LODR Regulations provides a structured format for disclosing material events, including resignations. The intention was to ensure uniformity, completeness, and clarity in the information shared with stakeholders and the broader market. Securities Appellate Tribunal has vide its order dt: 24.03.2021 in the matter of Mr B Ranganathan vs SEBI has mentioned that

"A disclosure-based regulatory regime is founded on timely and adequate disclosure of all events material to a company or to its securities in any manner. Further hair-splitting will result in confusion; so, the best way to deal with the event is to disclose without doing further analysis."
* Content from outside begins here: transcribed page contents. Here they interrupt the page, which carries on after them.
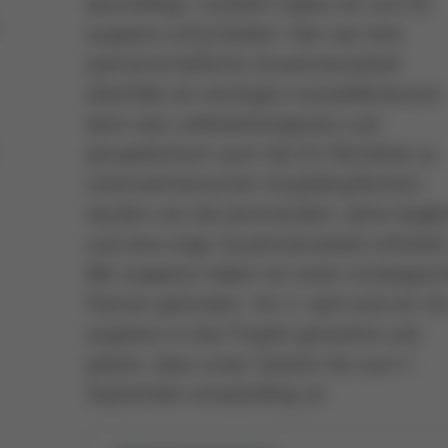
beschäftigt. Letztlich haben wir uns für
osapiens entschieden. Hier war eine
partnerschaftliche Zusammenarbeit
ebenfalls ein wichtiges Auswahlkriterium,
denn das Lieferkettengesetz und
perspektivisch auch die EU-Richtlinie zu
unternehmerischen Sorgfaltspflichten
werden uns die kommenden Jahre begle
und eine enge Zusammenarbeit erforder
Mit osapiens haben wir einen strategisc
Partner gefunden. Am 3. April sind wir mi
osapiens in das Projekt gestartet und
planen, dass unser System bis zum 1.
September einsatzfähig ist.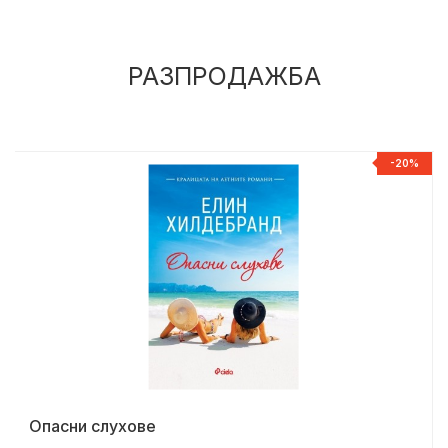
РАЗПРОДАЖБА
%
-20%
Опасни слухове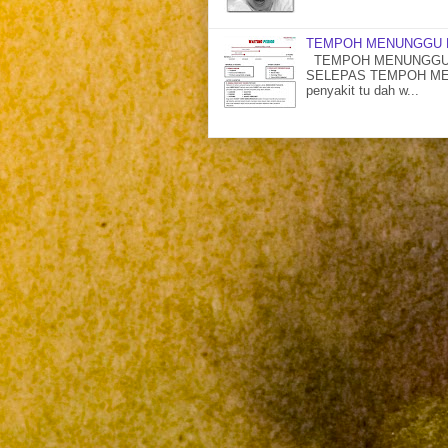
TEMPOH MENUNGGU 
TEMPOH MENUNGGU 
SELEPAS TEMPOH MENU
penyakit tu dah w...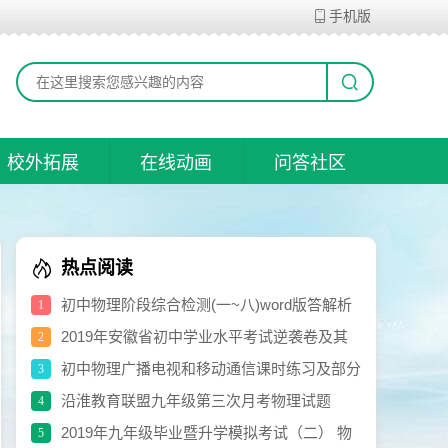
手机版
校外拓展
在线动画
问答社区
热点阅读
初中物理阶段综合检测(一~八)word版答解析
1
打包共享
2019年安徽省初中学业水平考试逆袭卷及其
2
参考答案
初中物理广播电视和移动通信课时练习及部分
3
参考答案
沿淮教育联盟九年级第三次月考物理试题
4
卷.doc
2019年九年级毕业暨升学模拟考试（二） 物
5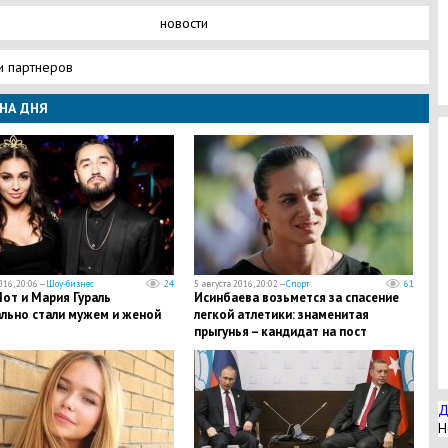
новости
и партнеров
НА ДНЯ
016, 20:06 —
Шоу-бизнес
24
5 августа 2016, 20:02 —
Спорт
61
от и Мария Гураль
Исинбаева возьмется за спасение
льно стали мужем и женой
легкой атлетики: знаменитая
прыгунья – кандидат на пост
президента ВФЛА - СМИ
Д
Н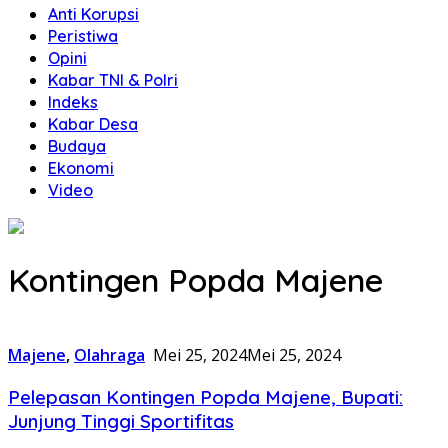
Anti Korupsi
Peristiwa
Opini
Kabar TNI & Polri
Indeks
Kabar Desa
Budaya
Ekonomi
Video
Kontingen Popda Majene
Majene
,
Olahraga
Mei 25, 2024
Mei 25, 2024
Pelepasan Kontingen Popda Majene, Bupati:
Junjung Tinggi Sportifitas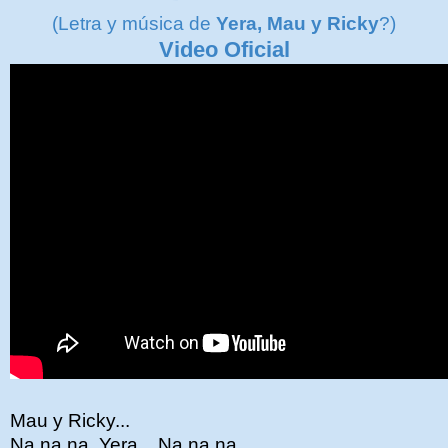
(Letra y música de
Yera, Mau y Ricky
?)
Video Oficial
Mau y Ricky...
Na na na Yera... Na na na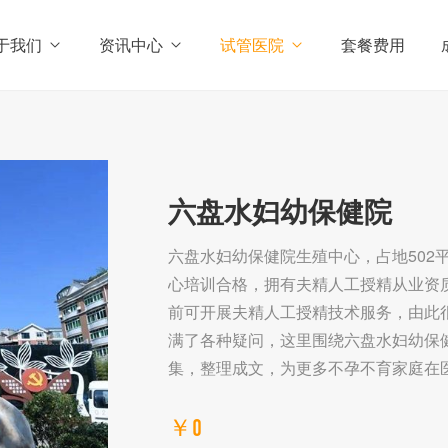
于我们
资讯中心
试管医院
套餐费用
六盘水妇幼保健院
六盘水妇幼保健院生殖中心，占地502
心培训合格，拥有夫精人工授精从业资
前可开展夫精人工授精技术服务，由此
满了各种疑问，这里围绕六盘水妇幼保
集，整理成文，为更多不孕不育家庭在医
￥0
Shareholders, regulators, and the broader market rely on timely and accurate information to make informed decisions. A non-standard format of material event disclosure erodes trust and may lead to adverse consequences for the company's market standing. As instances of non-standard disclosures multiply, there is a growing urgency for companies to revisit their practices and align with SEBI's guidelines. Adopting standardized formats not only ensures compliance but also reflects a commitment to transparency and openness. Aligning with SEBI's guidelines is not merely a regulatory obligation; it is a strategic move toward building robust corporate governance practices that stand the test of scrutiny and contribute to the long-term success of the business.